TASK DIRECTIONS -
Begin with the first line of the entries below and reproduce each line exactly, ending with the line that holds "03/10/2013 05:13 AM |".

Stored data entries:
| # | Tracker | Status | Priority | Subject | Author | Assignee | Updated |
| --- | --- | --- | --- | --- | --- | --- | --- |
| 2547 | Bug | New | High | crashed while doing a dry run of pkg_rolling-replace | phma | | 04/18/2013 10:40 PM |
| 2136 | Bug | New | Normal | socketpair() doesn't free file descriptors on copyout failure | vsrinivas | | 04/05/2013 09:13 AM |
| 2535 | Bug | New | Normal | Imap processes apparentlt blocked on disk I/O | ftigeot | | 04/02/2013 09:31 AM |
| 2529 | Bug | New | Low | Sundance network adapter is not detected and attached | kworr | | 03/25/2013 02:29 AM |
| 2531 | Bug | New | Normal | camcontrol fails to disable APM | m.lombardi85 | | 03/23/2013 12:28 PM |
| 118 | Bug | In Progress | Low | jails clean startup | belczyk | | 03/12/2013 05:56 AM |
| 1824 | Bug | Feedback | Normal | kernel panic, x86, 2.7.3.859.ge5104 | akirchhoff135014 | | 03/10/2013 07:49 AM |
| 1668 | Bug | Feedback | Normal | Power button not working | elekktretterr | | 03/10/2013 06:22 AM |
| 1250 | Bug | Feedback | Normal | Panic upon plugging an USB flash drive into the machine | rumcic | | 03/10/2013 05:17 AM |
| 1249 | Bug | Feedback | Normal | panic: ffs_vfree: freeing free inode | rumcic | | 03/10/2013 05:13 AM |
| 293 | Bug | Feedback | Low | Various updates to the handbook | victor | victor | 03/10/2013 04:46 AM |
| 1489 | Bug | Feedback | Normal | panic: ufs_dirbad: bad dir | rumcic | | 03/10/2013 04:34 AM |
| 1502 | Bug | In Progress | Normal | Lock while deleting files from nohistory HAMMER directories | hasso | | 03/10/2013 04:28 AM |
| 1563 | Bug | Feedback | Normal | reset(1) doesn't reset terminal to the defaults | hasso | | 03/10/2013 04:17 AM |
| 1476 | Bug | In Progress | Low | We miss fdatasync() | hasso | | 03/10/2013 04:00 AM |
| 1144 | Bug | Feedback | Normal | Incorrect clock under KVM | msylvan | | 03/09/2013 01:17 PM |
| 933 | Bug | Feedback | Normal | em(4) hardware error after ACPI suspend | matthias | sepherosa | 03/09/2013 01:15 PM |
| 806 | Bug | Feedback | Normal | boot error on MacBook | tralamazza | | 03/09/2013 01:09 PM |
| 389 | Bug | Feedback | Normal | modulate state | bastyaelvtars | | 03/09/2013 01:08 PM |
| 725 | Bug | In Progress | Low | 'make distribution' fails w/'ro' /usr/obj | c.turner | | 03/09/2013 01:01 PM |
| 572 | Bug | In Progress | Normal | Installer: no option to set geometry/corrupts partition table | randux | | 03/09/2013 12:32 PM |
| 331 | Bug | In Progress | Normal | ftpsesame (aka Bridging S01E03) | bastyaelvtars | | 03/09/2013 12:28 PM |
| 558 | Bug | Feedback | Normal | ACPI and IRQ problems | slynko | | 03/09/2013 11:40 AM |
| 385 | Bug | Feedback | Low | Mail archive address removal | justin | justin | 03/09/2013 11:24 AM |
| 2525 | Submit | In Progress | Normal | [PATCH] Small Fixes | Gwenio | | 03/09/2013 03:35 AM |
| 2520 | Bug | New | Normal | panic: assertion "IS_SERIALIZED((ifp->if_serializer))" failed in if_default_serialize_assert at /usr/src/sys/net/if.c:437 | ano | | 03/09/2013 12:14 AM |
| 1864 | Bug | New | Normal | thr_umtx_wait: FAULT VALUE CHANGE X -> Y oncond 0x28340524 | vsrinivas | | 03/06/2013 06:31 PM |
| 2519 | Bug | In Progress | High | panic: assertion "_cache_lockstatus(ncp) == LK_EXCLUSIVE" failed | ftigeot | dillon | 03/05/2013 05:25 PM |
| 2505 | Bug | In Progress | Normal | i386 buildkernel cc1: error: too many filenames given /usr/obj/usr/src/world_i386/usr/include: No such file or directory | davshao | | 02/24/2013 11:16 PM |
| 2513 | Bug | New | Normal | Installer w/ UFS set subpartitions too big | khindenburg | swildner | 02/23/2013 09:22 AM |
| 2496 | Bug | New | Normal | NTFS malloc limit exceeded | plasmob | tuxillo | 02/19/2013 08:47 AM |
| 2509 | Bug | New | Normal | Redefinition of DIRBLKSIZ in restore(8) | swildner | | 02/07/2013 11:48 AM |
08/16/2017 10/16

REPLY TO THE EXERCISE -
| # | Tracker | Status | Priority | Subject | Author | Assignee | Updated |
| --- | --- | --- | --- | --- | --- | --- | --- |
| 2547 | Bug | New | High | crashed while doing a dry run of pkg_rolling-replace | phma | | 04/18/2013 10:40 PM |
| 2136 | Bug | New | Normal | socketpair() doesn't free file descriptors on copyout failure | vsrinivas | | 04/05/2013 09:13 AM |
| 2535 | Bug | New | Normal | Imap processes apparentlt blocked on disk I/O | ftigeot | | 04/02/2013 09:31 AM |
| 2529 | Bug | New | Low | Sundance network adapter is not detected and attached | kworr | | 03/25/2013 02:29 AM |
| 2531 | Bug | New | Normal | camcontrol fails to disable APM | m.lombardi85 | | 03/23/2013 12:28 PM |
| 118 | Bug | In Progress | Low | jails clean startup | belczyk | | 03/12/2013 05:56 AM |
| 1824 | Bug | Feedback | Normal | kernel panic, x86, 2.7.3.859.ge5104 | akirchhoff135014 | | 03/10/2013 07:49 AM |
| 1668 | Bug | Feedback | Normal | Power button not working | elekktretterr | | 03/10/2013 06:22 AM |
| 1250 | Bug | Feedback | Normal | Panic upon plugging an USB flash drive into the machine | rumcic | | 03/10/2013 05:17 AM |
| 1249 | Bug | Feedback | Normal | panic: ffs_vfree: freeing free inode | rumcic | | 03/10/2013 05:13 AM |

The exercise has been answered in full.